Friday, 20 June 2008

You do have to wonder sometimes ...... (updated x3)

Earlier I commented on the fact that the University of Chicago is to set up an institute named after Milton Friedman. Now from this article from the Chicago Tribune we find out that
... some faculty [...] want to put the brakes on a plan to name a new research center after the Nobel Prize-winning economist.
The article notes that
About a half-dozen faculty members aired their concerns Tuesday in a meeting with Zimmer [U. of C. President] and Provost Thomas Rosenbaum, who remain committed to the project.
One faculty member is quoted as saying
"It is a right-wing think tank being put in place," said Bruce Lincoln, a professor of the history of religions and one of the faculty members who met with the administration Tuesday. "The long-term consequences will be very severe. This will be a flagship entity and it will attract a lot of money and a lot of attention, and I think work at the university and the university's reputation will take a serious rightward turn to the detriment of all."
Another member of faculty is quoted as saying
"I don't think any institute of any educational institution should be so strongly aligned behind a single ideological program," said U. of C. music professor and department chair Robert Kendrick.
Other faculty have said
"For many people who travel around the word, the university has had a pretty bad reputation that is tied to the Chicago School and economic principles that Milton Friedman advocated," said Yali Amit, a U. of C. statistics and computer science professor. "We don't think it's a great idea to strengthen this reputation."
The article also notes that
Rosenbaum [U. of C. Provost] said the center will not push any particular point of view.

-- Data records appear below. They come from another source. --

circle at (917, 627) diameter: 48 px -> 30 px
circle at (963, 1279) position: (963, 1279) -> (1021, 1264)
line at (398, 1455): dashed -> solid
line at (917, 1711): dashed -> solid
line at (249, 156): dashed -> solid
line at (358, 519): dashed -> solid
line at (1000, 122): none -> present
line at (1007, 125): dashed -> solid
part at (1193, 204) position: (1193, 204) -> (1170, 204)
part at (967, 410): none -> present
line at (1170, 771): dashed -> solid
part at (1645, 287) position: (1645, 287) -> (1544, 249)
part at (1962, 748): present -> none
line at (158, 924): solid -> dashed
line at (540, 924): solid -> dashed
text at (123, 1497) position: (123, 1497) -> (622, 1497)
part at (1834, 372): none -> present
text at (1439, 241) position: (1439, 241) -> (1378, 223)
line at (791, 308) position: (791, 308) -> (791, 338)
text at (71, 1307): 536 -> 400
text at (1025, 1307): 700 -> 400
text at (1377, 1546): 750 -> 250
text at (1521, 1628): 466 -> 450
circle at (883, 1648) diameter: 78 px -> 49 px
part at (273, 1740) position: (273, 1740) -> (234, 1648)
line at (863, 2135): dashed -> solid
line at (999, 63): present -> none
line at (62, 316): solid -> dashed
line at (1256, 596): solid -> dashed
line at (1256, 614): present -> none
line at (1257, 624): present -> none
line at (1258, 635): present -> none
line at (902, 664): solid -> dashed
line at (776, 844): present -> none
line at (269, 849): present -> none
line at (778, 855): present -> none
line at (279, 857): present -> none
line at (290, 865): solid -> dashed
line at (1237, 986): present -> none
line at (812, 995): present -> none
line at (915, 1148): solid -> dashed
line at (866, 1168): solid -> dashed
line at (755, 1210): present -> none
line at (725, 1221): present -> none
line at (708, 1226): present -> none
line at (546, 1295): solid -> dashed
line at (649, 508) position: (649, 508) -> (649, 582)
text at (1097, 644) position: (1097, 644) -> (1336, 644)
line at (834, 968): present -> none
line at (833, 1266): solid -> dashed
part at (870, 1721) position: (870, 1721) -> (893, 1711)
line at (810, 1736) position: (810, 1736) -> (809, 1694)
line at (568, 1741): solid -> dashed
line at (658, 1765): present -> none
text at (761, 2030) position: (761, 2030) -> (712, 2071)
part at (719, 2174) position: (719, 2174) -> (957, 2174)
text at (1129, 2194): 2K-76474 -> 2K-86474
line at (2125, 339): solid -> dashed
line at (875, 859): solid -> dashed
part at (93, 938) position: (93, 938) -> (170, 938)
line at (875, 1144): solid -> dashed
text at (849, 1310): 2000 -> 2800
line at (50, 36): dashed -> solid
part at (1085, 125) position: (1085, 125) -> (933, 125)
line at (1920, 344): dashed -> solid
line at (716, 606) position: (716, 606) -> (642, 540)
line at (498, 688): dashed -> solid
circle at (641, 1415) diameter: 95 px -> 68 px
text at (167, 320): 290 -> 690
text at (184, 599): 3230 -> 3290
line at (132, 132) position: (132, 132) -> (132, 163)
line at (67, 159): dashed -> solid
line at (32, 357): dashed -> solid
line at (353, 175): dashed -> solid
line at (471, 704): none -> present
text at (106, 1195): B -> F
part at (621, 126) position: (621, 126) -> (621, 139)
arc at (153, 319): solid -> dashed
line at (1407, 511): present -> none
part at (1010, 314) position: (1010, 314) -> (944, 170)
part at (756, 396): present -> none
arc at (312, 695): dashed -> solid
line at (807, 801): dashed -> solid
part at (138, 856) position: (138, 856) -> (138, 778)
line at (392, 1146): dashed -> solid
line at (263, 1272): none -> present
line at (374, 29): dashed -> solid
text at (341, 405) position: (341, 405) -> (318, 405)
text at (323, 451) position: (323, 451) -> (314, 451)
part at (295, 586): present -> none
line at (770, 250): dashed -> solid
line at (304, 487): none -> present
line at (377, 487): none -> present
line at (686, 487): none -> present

"We are honoring a great scholar, and that is the intent here," Rosenbaum said. "We are supportive of a wide range of ideas across the spectrum of ideologies, and it's not intended to promote any ideology."
And
Economics professor Lars Peter Hansen, chair of the committee that proposed the institute, said the opponents are confusing Friedman's economic scholarship with his social and political views. He said the center will not have any "particular political slant."

John Cochrane, a business school professor who served on the Friedman Institute committee, also emphasized that the center will be nonpartisan.
But the best response came from Jagdish Bhagwati
Columbia University economics professor Jagdish Bhagwati laughed when he heard about the latest debate at the Hyde Park campus.

"It is nonsensical to object. . . . Chicago should be proud it has someone like Milton on its rolls," he said. "Anybody who can claim that Milton was not one of the major thinkers of his time is crazy."
Well said that man!

Update:
Stephen Kirchner of Institutional Economics comments here, and notes
The opposition probably tells us more about the lack of diversity and the ideological biases at the rest of the university than at the new research centre.
Update 2: Michael C. Moynihan comments at Reason magazine.

Update 3: Steven D. Levitt comments here and David Warsh comments here.